Palin steps down from politics. What does this mean for environmentalists – and wolves?

Sarah Palin, Governor of Alaska and former Republican VP nominee, has resigned from the office of governor.  While this move raised questions about her plans to run for president in 2012, she is, according to sources close to her, “out of politics period.”  (Read the HuffPost article here and the CNN report here.)

This news may seem off-topic for a green blog, but it really isn’t.  Governor Palin rose to national fame during the 2008 elections.  Since then, she has gained infamy among conservation groups for her environmental record, repeatedly supporting ANWR drilling and brutal “predator control” projects, while fighting Endangered Species protection for polar bears and beluga whales.
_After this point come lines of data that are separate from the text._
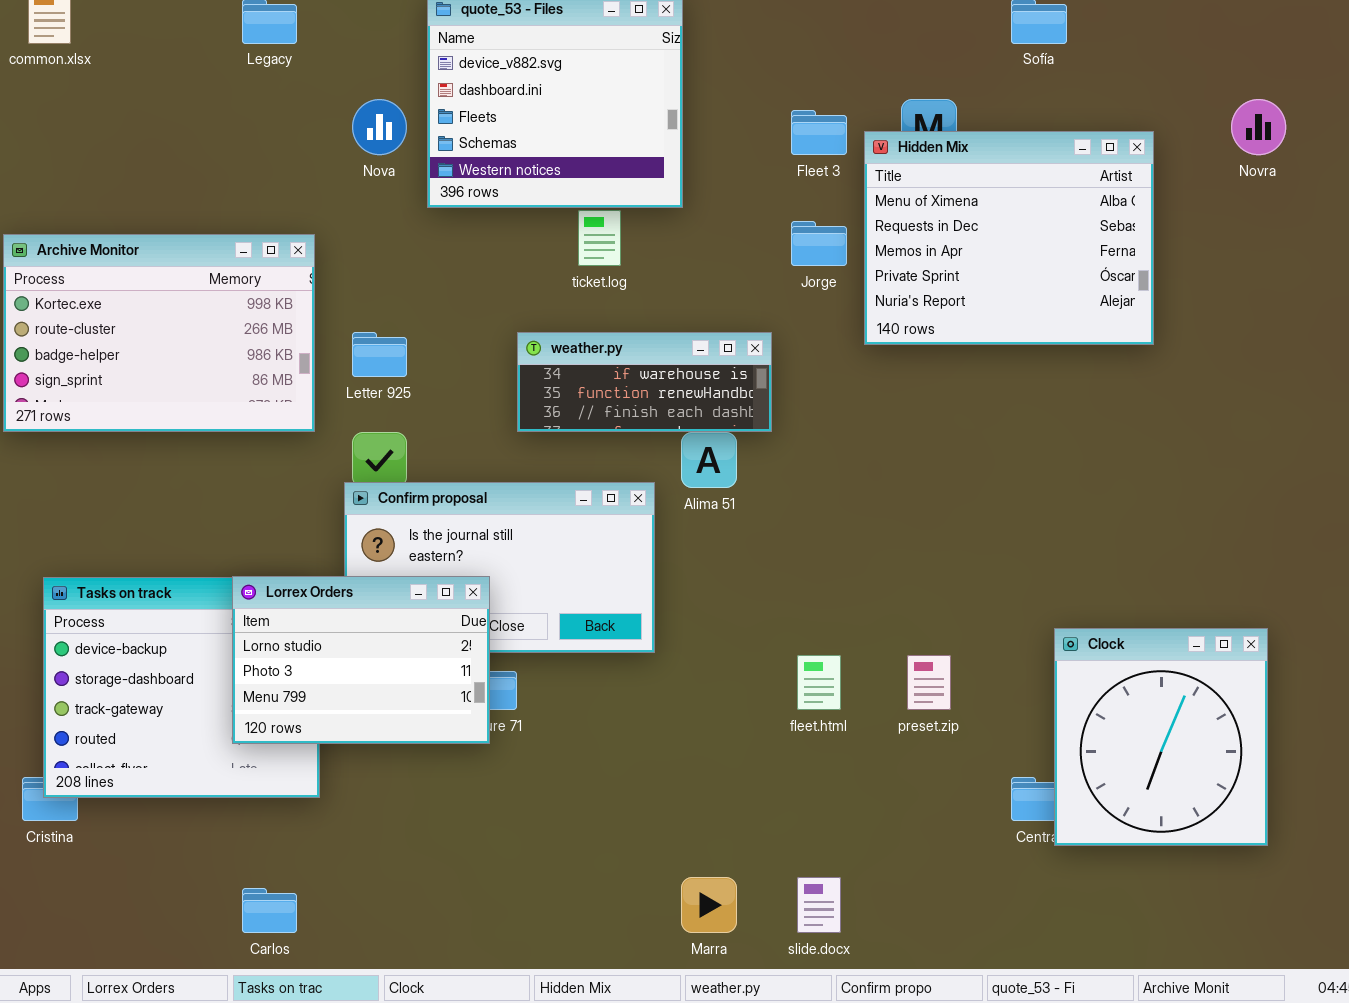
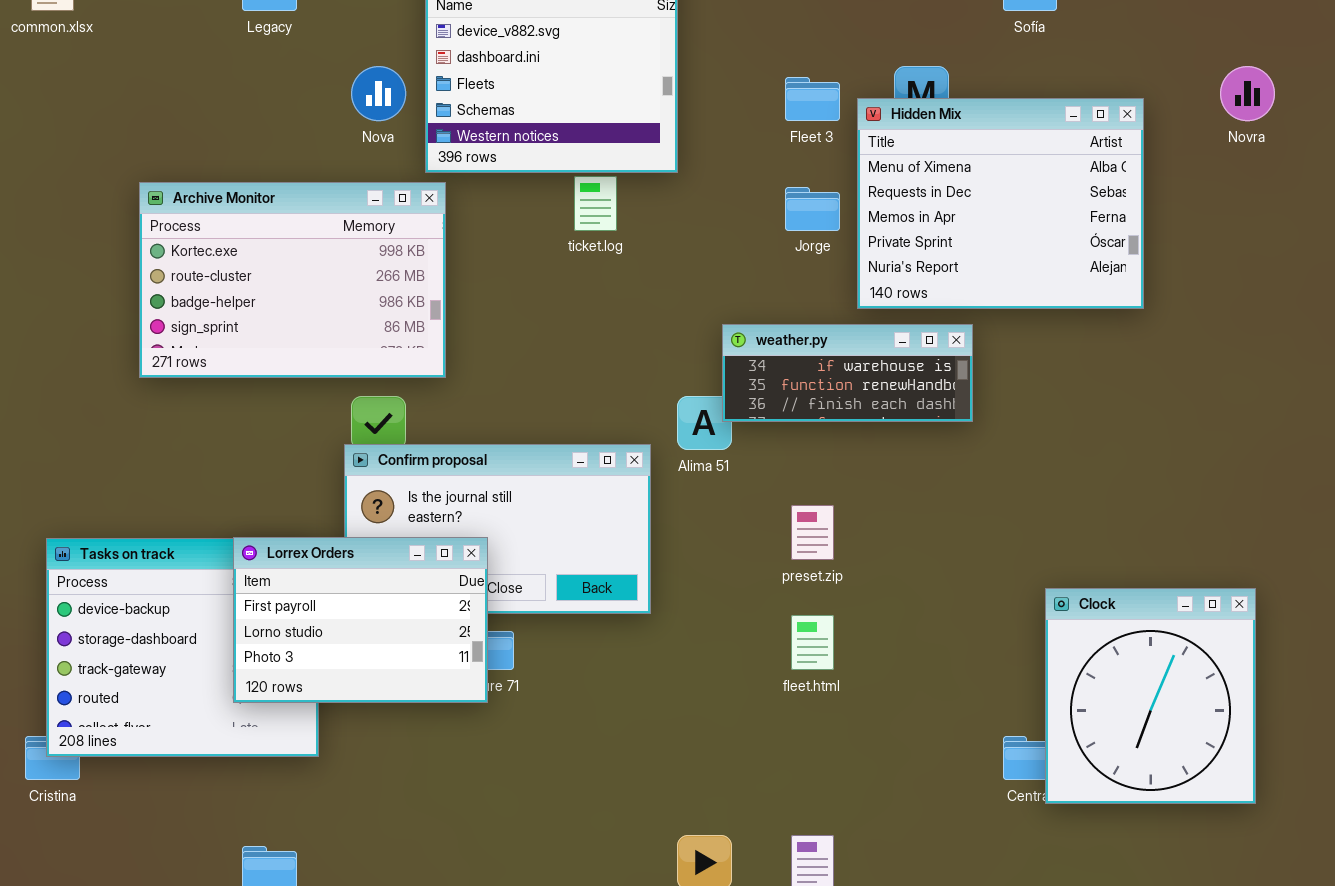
Archive Monitor: [3,234,315,432] -> [139,182,446,378], moved
weather.py: [517,332,772,432] -> [722,324,973,422], moved
Lorrex Orders: [232,576,490,744] -> [233,537,488,703], scrolled up 1 row
preset.zip: [907,655,951,710] -> [791,505,834,560], moved

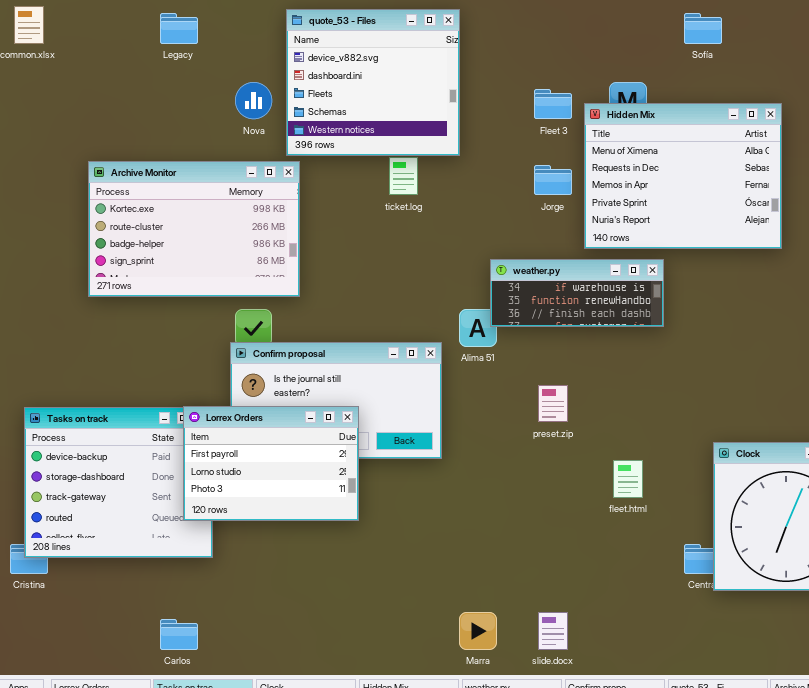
Lorrex Orders: [233,537,488,703] -> [183,406,359,521], moved
fleet.html: [791,615,834,670] -> [613,460,643,498], moved

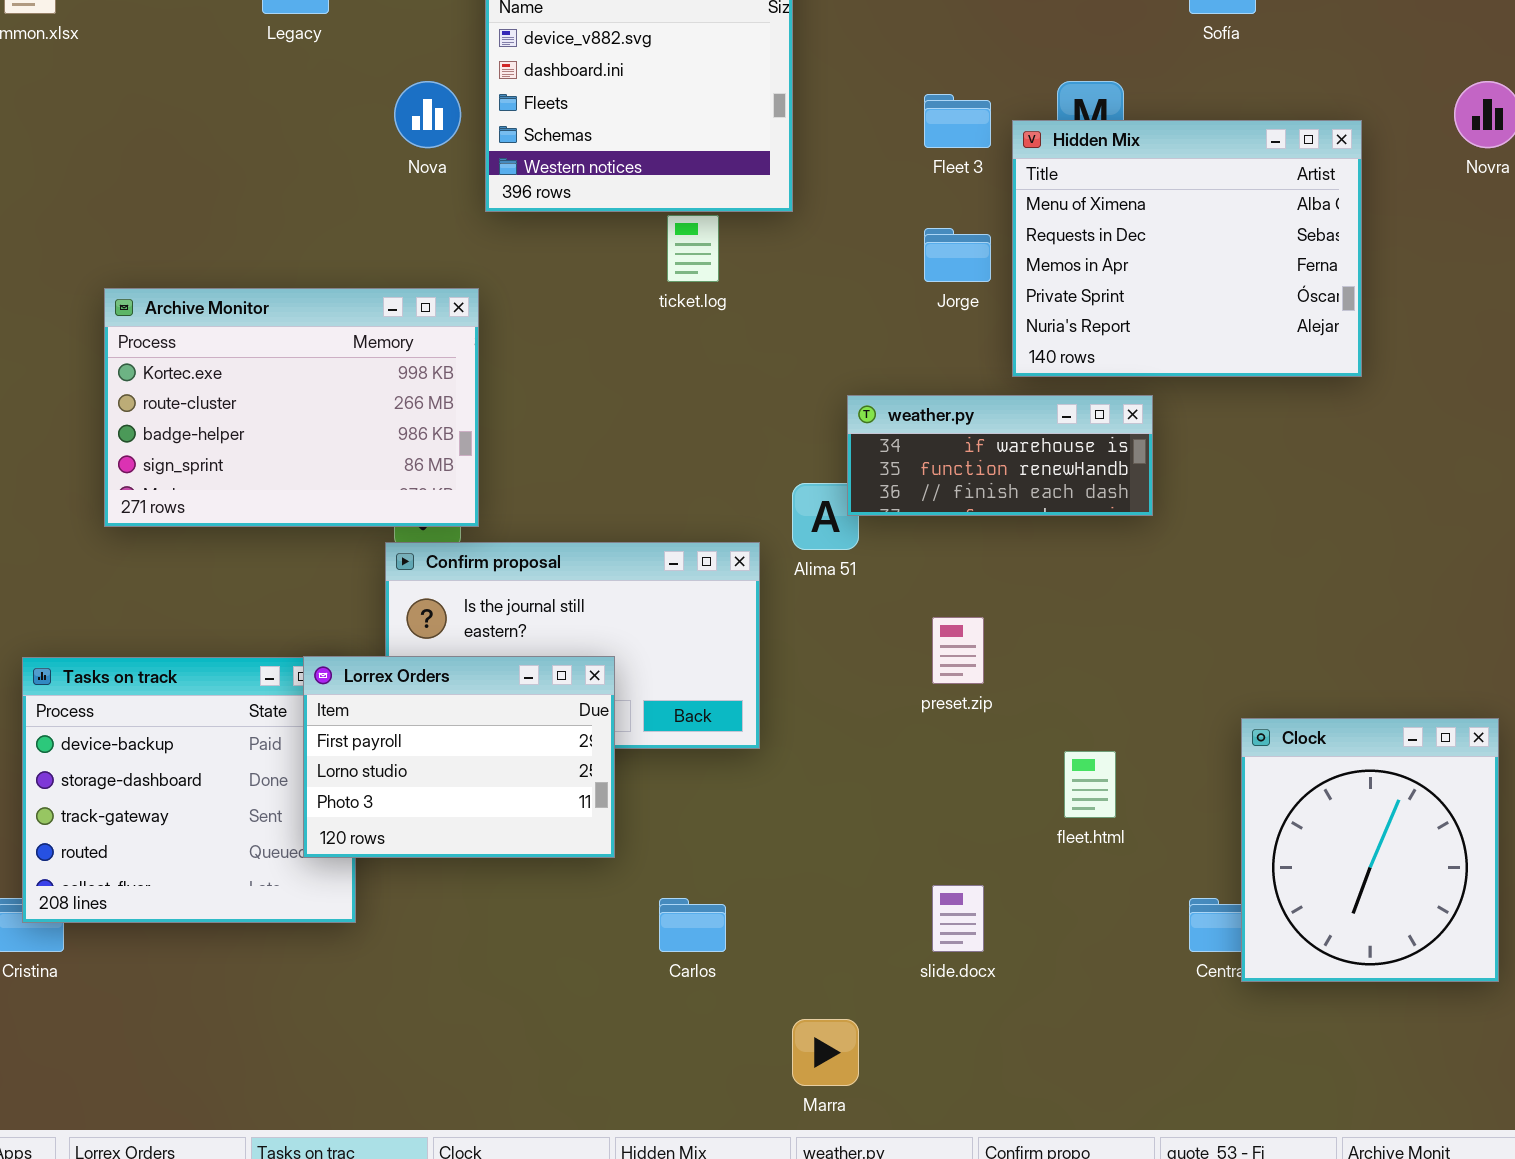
Archive Monitor: [88,161,300,297] -> [104,288,479,527], moved
slide.docx: [538,612,568,650] -> [932,885,984,952], moved
Carlos: [160,619,198,650] -> [659,898,726,952], moved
I could go on about Alaska’s war against nature, but this article is about Sarah Palin, and her state’s wildlife policy has been atrocious since long before she took office.

Still, Palin has actively supported oil drilling and predator control, so her resignation could potentially have a strong impact in the environmental scene.  Unfortunately, her successor is likely to continue many of the state’s outdated policies, as he has called Palin Alaska’s “greatest gift.”

Her presidential campaign — or lack thereof — is of more significance.  Her down-to-earth charisma and well-publicized values endeared her to conservative Republican voters, who would possibly favor her in the 2012 election.  And a President Palin could make us greens miss Bush.

UPDATE:  To avoid confusion, I should correct that Governor Palin does not necessarily intend to quit politics altogether.  While she may not plan to run for national office, she will still be a major player in American politics.